MCW March '11 Demonstration
Mar 27, 2011Public
Photo: Program chair Gary Guenther started the demo with his inaugural quick safety tip of the month.
Photo: This month was think SAFER before you turn on your lathe. SAFER stands for check Speed setting, stand Aside,....
Photo: ...Fasten (tighten) everything, Eye protection, and Rotate the the piece to make sure it doesn't hit anything.
Photo: To start his demo, Chuck Engstrom showed a photo of a seven-foot long spindle in a chandelier he made as part of his job as a professional woodturner.
Photo: Chuck recommended the Darlow book, Woodturning Design.
Photo: He then showed the goblet article by the late Russ Fairfield in the April 2011 issue of Woodturning Design.  (The next issue will have a second such article.)
Photo: Chuck shows the handmade beading/parting tool he's going to use.
Photo: He also made a multi-purpose handle with removable steel and lead shot for balance. He will talk about making tools at the end of the goblet demo.
Photo: Chuck brought with him many examples of goblets he has made and...
Photo: ... talked about options for shapes and finishing goblets. Here he talks about the gold paint and how it differs from gold leaf.
Photo: "Here's what I'm going to make!"
Photo: When he wants to make a set of goblets he makes a story stick. He is holding tonight's story stick.
Photo: He starts the goblet by drilling out to the depth of the goblet with a Forstner bit.
Photo: Chuck marks the wall thickness, and then...
Photo: ...he starts cleaning out material from this line towards the center.  Since this is all waste material, it's OK to cut like this into unsupported fibers, but cutting from the center outward cuts into supported fibers and results in a cleaner cut.

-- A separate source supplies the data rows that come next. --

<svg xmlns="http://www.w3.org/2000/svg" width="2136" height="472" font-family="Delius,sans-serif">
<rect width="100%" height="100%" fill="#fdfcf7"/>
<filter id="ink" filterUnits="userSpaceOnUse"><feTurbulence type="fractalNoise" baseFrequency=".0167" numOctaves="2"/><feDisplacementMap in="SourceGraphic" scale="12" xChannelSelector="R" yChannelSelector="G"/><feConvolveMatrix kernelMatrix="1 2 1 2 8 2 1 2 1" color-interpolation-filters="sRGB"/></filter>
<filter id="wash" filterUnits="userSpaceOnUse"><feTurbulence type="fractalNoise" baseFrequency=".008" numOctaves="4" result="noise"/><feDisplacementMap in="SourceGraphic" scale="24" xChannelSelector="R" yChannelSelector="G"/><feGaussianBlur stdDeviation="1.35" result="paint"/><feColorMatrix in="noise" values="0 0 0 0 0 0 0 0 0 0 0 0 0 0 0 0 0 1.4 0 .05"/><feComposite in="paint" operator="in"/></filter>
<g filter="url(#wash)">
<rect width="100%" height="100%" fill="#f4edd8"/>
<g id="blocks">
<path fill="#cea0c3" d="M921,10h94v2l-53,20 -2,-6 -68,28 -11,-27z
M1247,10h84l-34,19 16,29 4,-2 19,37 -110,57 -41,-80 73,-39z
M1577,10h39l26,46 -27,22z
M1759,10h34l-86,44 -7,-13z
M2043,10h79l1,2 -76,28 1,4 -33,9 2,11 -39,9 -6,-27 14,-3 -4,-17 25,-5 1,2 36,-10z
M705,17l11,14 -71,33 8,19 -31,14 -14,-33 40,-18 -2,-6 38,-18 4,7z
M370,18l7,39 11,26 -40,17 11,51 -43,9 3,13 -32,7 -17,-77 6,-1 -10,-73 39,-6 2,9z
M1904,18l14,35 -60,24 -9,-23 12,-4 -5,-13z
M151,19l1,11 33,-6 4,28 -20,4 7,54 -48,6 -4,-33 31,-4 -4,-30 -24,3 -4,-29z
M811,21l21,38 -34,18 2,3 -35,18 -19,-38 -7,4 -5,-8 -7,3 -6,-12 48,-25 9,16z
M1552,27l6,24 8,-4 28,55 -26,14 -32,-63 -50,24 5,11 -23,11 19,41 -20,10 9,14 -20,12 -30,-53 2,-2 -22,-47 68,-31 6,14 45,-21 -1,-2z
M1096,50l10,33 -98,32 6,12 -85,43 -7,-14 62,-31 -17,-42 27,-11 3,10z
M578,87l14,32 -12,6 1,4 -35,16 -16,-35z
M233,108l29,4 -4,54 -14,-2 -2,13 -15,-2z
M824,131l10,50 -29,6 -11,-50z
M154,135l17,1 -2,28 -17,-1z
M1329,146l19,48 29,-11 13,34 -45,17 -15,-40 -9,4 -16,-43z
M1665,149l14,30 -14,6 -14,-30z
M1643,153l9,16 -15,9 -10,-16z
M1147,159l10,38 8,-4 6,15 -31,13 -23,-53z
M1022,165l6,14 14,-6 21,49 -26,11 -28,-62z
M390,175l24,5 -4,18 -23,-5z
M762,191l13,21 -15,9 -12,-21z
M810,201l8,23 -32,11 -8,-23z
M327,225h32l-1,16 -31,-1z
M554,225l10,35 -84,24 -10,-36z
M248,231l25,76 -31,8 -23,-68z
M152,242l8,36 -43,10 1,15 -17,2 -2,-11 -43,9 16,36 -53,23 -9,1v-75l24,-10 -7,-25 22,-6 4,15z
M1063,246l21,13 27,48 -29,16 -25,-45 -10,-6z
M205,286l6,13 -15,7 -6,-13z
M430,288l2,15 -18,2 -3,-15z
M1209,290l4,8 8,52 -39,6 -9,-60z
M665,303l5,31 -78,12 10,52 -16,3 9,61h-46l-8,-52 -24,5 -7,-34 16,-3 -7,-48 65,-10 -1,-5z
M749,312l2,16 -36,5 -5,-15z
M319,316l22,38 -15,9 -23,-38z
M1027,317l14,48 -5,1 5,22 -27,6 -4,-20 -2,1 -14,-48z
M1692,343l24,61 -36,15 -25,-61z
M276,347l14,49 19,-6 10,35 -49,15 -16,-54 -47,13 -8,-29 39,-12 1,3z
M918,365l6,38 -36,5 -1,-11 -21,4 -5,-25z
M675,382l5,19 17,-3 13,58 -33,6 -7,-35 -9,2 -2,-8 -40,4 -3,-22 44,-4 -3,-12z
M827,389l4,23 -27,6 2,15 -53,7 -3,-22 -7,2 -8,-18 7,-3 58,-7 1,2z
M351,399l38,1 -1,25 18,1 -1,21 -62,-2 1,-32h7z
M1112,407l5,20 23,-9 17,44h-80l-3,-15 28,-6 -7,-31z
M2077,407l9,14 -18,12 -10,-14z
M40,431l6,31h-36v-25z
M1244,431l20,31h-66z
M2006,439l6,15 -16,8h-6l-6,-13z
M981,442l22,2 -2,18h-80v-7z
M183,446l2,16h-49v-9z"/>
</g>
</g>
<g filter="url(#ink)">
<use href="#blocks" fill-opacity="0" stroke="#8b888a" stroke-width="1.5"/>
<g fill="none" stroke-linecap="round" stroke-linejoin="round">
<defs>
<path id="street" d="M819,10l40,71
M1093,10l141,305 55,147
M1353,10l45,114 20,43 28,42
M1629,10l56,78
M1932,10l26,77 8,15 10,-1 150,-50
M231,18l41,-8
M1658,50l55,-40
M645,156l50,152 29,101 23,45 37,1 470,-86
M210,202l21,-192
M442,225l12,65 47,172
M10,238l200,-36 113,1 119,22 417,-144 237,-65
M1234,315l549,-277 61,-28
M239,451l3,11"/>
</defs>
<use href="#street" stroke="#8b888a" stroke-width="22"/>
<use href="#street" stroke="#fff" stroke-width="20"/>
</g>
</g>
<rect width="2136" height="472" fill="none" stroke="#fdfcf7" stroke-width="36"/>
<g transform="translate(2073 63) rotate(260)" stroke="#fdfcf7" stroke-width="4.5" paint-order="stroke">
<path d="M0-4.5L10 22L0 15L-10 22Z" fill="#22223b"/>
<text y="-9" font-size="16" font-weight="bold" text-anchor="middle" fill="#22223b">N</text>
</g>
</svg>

Photo: He cleans out near the bottom with the spindle gouge level and it's handle supported under his arm.  He uses his index finger to remind him of the angle of the flute inside, where he cannot necessarily see it.
Photo: Chuck then pulls out his scraper to smooth out the inside of the goblet cup. He put his own shape on the scraper.
Photo: He starts to support the side with his hand as he shear-scrapes, and the goblet wall gets thin.
Photo: Those at the meeting do not need to get up to get the best view of the hollowing, they get to watch it on TV, thanks to our videographer, Mark Verna.
Photo: Chuck has put on his glove to support the outside of the now thin goblet cup as he shear scrapes.
Photo: Note how he has pulled the handle down as he cuts with the burr edge of the scraper.  It is important to cut at or above the center line to avoid a possibly nasty catch.
Photo: He checks for ridges and grooves, but it is ready to sand.
Photo: Chuck pulls on the Sanding Glove from Bruce Hoover. It is basically a golf glove with Velcro hooks.   Note the 2-inch disc attached to the Velcro on his index finger.
Photo: He started with 150 and moved up to about 400 grit with the glove.